Share.

    20 Kommentare

    1. shirayuki653 on

      This is Part 6B of the USI series, covering Northern Europe (The Nordics and Baltics ).

      Sources:

      Rent: Numbeo (one bedroom apartment aim city centre
      Food: proxy method based on Numbeo (meal at inexpensive restaurants)
      Income: official stats office for city level income, adjustments have been made for approximating median gross full-time earnings (FTE) , salary data from Glassdoor was used if city level data is not available from the statistics offices

      USI=( food+rent)/gross median FTE income

      Legend:
      <30 Comfortable
      30–40 Stretc azhed
      40–50 High burden
      50–60 Severe burden
      60–75 Unaffordable
      75–100 Extreme
      100+ Critical

      Tools: pandas + canva

    2. The headline is somewhat misleading. You’re showing data from capitals and large cities of the Nordic+Baltic countries, while the headline implies the countries as a whole. There’s a huge difference between these cities and the rest of their respective country.

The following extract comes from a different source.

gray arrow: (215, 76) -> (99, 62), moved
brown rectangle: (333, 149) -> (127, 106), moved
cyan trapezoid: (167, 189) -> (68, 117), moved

      Also, is this household median income or single median income? There’s a big difference between being one or two working adults in these households, but from your comment to the post I think it’s single median income since you use FTE, which I understand as „full time equivalent“.

      Finally, there’s the perspective that almost half the income in e.g. Talinn can go towards non-essentials meaning there’s a significant percentage of the income that can go towards savings and luxury consumerism. In most of these cities that share is even larger, which shows that historically the inhabitants of these cities are rather wealthy in comparison.

      Edit: Just wanted to say it’s useful data regardless of the points I raise above. Thank you for compiling it.

    3. In graph it says food, in your title it says food and rent.

      Food and rent being 40% of income would be great imo, or am I missing something?

    4. mancapturescolour on

      The Nordics are Iceland, Norway, Denmark, Sweden, Finland.

      The Baltics are Lithuania, Latvia, and Estonia.

      As such, only Stockholm (Sweden) and Reykjavik (Iceland) truly qualify as places in the Nordics for OP’s point about 40%. Cities like Gothenburg (32.8%, also Sweden) do not fulfill that criteria.

    5. joonas_davids on

      Finland is in a surprisingly good situation in terms of expendable income or savings potential for an average person, as displayed in this graph. Salaries in Finland are far lower than in the other Nordics, but housing and groceries are surprisingly cheap relative to the others, almost balancing it all out.

    6. and yet they are always high on happiness index. I wonder how people in the region feel about this.

    7. Given how regulated their economies are and how the GDP is mostly via govt spending, it seems the world issue of expensive housing and food is one brought on to us by the managerial class 

    8. 9% on food? We progressed so much. My parents tell me food cost 40% in 80’s

    9. I hope the right-wing populists in the Nordic countries have less success weaponizing the inflation narrative then they have in Canada and the US.

    10. Euphoric-Advance8995 on

      I just wanted to shout out the minor point about supplementing missing data with Glassdoor salaries reported. That was a cool idea for a backup resource.

      My only critique of it would be adjusting those numbers for bias on who reports on Glassdoor in these countries (ie multiply by some rate of the cities where you have data for both).